Opinión

Amor

Es tedioso bucear en las cosas ya sabidas. Un transitar por calles feas y palabras sobadas. A veces, así es la Navidad entre nosotros, la monótona cantinela de todos los años. Por eso nos entristecemos, creo, por eso se llenan las playas del Caribe. Y no es extraño, porque el ser humano no está hecho para repetir monótonamente. Las cadenas de montaje hacen enfermar a las personas, engatillan los músculos, ensombrecen las almas con depresiones umbrías.

El hombre ha nacido para sorprenderse, para descubrir. Ignoramos por qué exactamente, tal vez es un recurso adaptativo o un destino, pero los mejores entre nosotros son los que superan los límites establecidos y descubren el plus ultra, el más allá. Los poetas, que acarician las palabras hasta hacerlas nacer de nuevo. Los montañeros, que alcanzan cumbres sin hollar, o los astronautas, que pisan planetas. Los santos, que saltan barreras insondables, o los músicos, que expresan lo que llevamos en el corazón.

El asombro no responde a la planificación. Es un rato de risas con los amigos o un enamoramiento, que vienen cuando vienen y acontecen cuando les da la gana. Se puede anhelar un abrazo durante una vida entera y no recibirlo hasta el final, en el lecho de muerte. Se pueden fabricar mil cócteles y orquestas sin que suenen ni una sola vez del modo en que lo hace la guitarra improvisada de una moraga feliz en la playa.

La Navidad que desea el corazón no se fabrica. Es una liturgia que conmueve hasta las lágrimas, sin que sepamos cómo. Una reunión de miradas inesperadas.

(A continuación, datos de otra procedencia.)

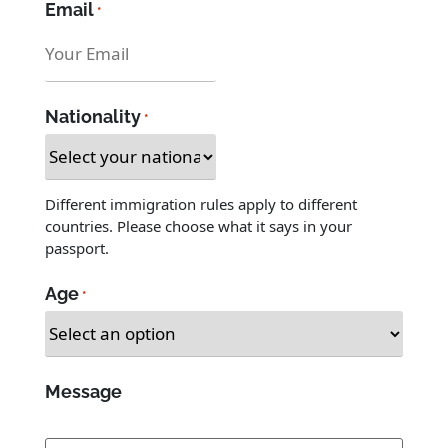
*
Email
*
Nationality
*
Different immigration rules apply to different
countries. Please choose what it says in your
passport.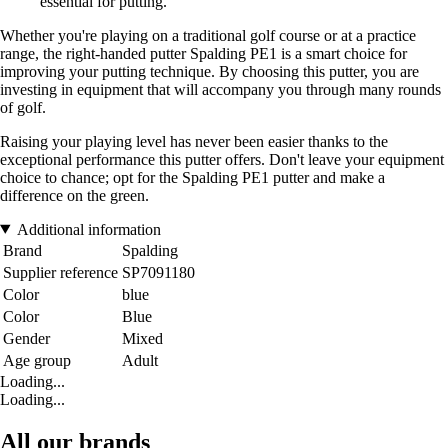
essential for putting.
Whether you're playing on a traditional golf course or at a practice
range, the right-handed putter Spalding PE1 is a smart choice for
improving your putting technique. By choosing this putter, you are
investing in equipment that will accompany you through many rounds
of golf.
Raising your playing level has never been easier thanks to the
exceptional performance this putter offers. Don't leave your equipment
choice to chance; opt for the Spalding PE1 putter and make a
difference on the green.
Additional information
Brand
Spalding
Supplier reference
SP7091180
Color
blue
Color
Blue
Gender
Mixed
Age group
Adult
Loading...
Loading...
All our brands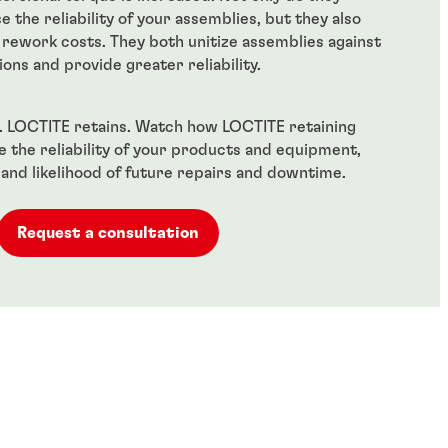
se the reliability of your assemblies, but they also
rework costs. They both unitize assemblies against
ions and provide greater reliability.
il. LOCTITE retains. Watch how LOCTITE retaining
the reliability of your products and equipment,
 and likelihood of future repairs and downtime.
Request a consultation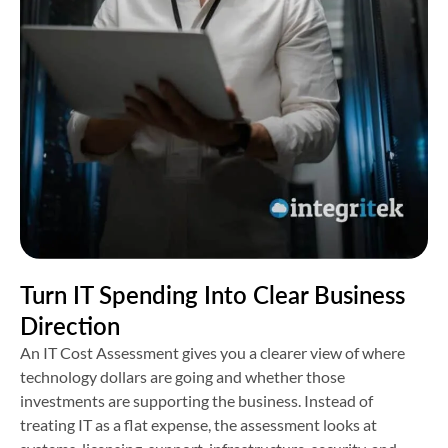
Turn IT Spending Into Clear Business
Direction
An IT Cost Assessment gives you a clearer view of where
technology dollars are going and whether those
investments are supporting the business. Instead of
treating IT as a flat expense, the assessment looks at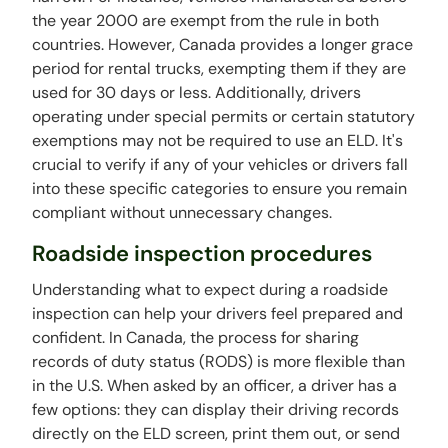
the year 2000 are exempt from the rule in both
countries. However, Canada provides a longer grace
period for rental trucks, exempting them if they are
used for 30 days or less. Additionally, drivers
operating under special permits or certain statutory
exemptions may not be required to use an ELD. It's
crucial to verify if any of your vehicles or drivers fall
into these specific categories to ensure you remain
compliant without unnecessary changes.
Roadside inspection procedures
Understanding what to expect during a roadside
inspection can help your drivers feel prepared and
confident. In Canada, the process for sharing
records of duty status (RODS) is more flexible than
in the U.S. When asked by an officer, a driver has a
few options: they can display their driving records
directly on the ELD screen, print them out, or send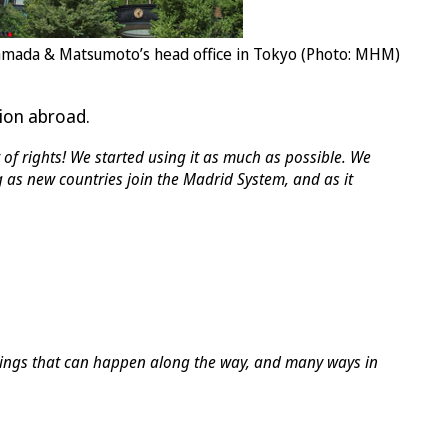
mada & Matsumoto’s head office in Tokyo (Photo: MHM)
tion abroad.
of rights! We started using it as much as possible. We
 as new countries join the Madrid System, and as it
things that can happen along the way, and many ways in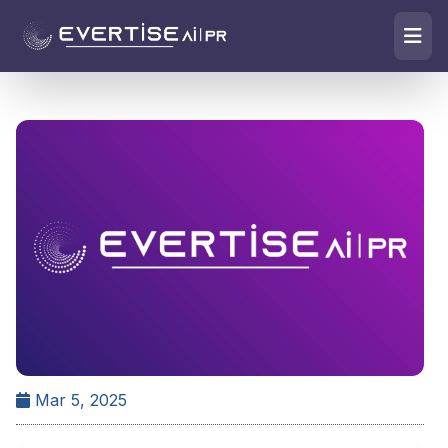
Mar 5, 2025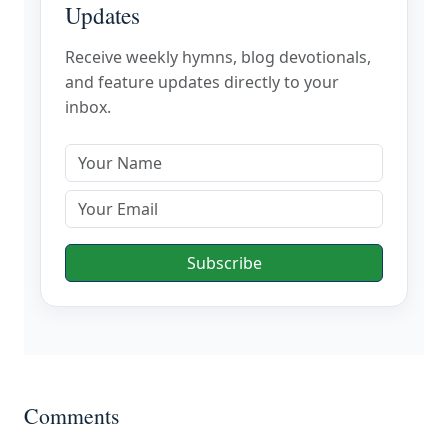
Updates
Receive weekly hymns, blog devotionals,
and feature updates directly to your
inbox.
Subscribe
Comments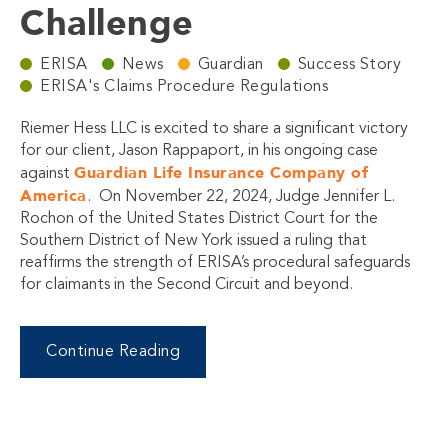
Challenge
ERISA
News
Guardian
Success Story
ERISA's Claims Procedure Regulations
Riemer Hess LLC is excited to share a significant victory
for our client, Jason Rappaport, in his ongoing case
Guardian Life Insurance Company of
against
America
. On November 22, 2024, Judge Jennifer L.
Rochon of the United States District Court for the
Southern District of New York issued a ruling that
reaffirms the strength of ERISA’s procedural safeguards
for claimants in the Second Circuit and beyond.
Continue Reading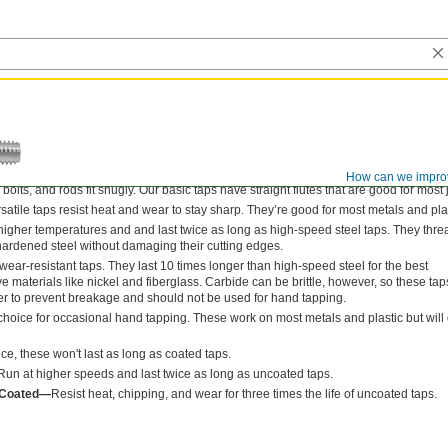
How can we impro
bolts, and rods fit snugly. Our basic taps have straight flutes that are good for most 
satile taps resist heat and wear to stay sharp. They’re good for most metals and plas
 higher temperatures and and last twice as long as high-speed steel taps. They thre
hardened steel without damaging their cutting edges.
ear-resistant taps. They last 10 times longer than high-speed steel for the best
materials like nickel and fiberglass. Carbide can be brittle, however, so these tap
der to prevent breakage and should not be used for hand tapping.
hoice for occasional hand tapping. These work on most metals and plastic but will 
e, these won't last as long as coated taps.
Run at higher speeds and last twice as long as uncoated taps.
) Coated—
Resist heat, chipping, and wear for three times the life of uncoated taps.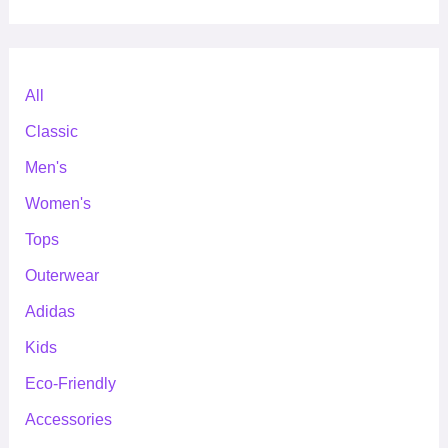
All
Classic
Men's
Women's
Tops
Outerwear
Adidas
Kids
Eco-Friendly
Accessories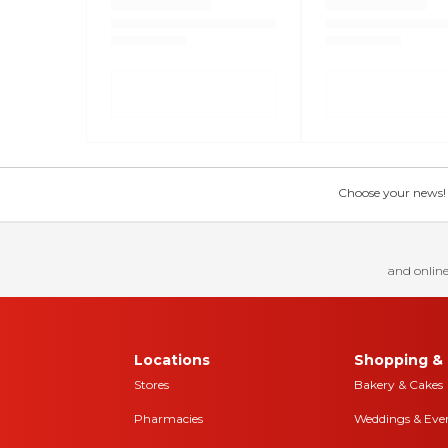
Choose your news! Ch
and online
Locations
Shopping & 
Stores
Bakery & Cakes
Pharmacies
Weddings & Eve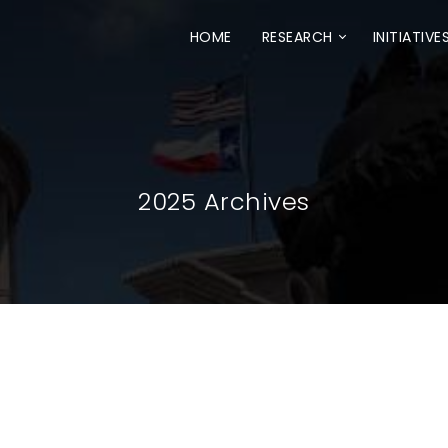
HOME
RESEARCH
INITIATIVE
2025 Archives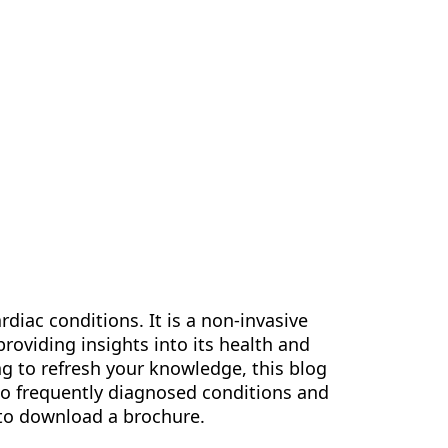
us
Contact Us
EN
rdiac conditions. It is a non-invasive
 providing insights into its health and
ng to refresh your knowledge, this blog
 to frequently diagnosed conditions and
 to download a brochure.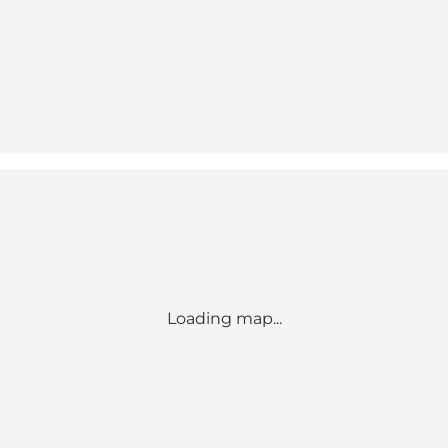
Loading map...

Una mesa llena de gratitud. Por eso, aunque sea inevitable hacer compras y cursar invitaciones, recorrer calles desbordadas de gente frenética y beber o comer porque sí, conviene reservar un instante a esa búsqueda que nos constituye. Al silencio interno que bucea en el deseo. Hagamos acopio de fuerzas en este espacio arcano, al menos una vez. El nombre de este silencio se llama, sencillamente, oración. Y sirve para mendigar que acontezca algo inesperado. Que suceda el temblor que nos haga comprender la emoción de estar vivos. Que sobrevenga el calor de la amistad, que salta por encima de las convenciones. La cena que reúne a los que se quieren. La risa que brota desbordada e inevitable. Las lágrimas de alegría que corren el rímel de las convenciones. El brindis por ti. La sorpresa única, imposible de comprar. Esa estrella rara, que aterrizó suavemente sobre un campo miserable para indicar paz. Que señaló un establo inverosímil. Que interrumpió las jornadas de la gente humilde, la que vive del trabajo duro, para hacer fiesta alrededor de un recién nacido. El amor.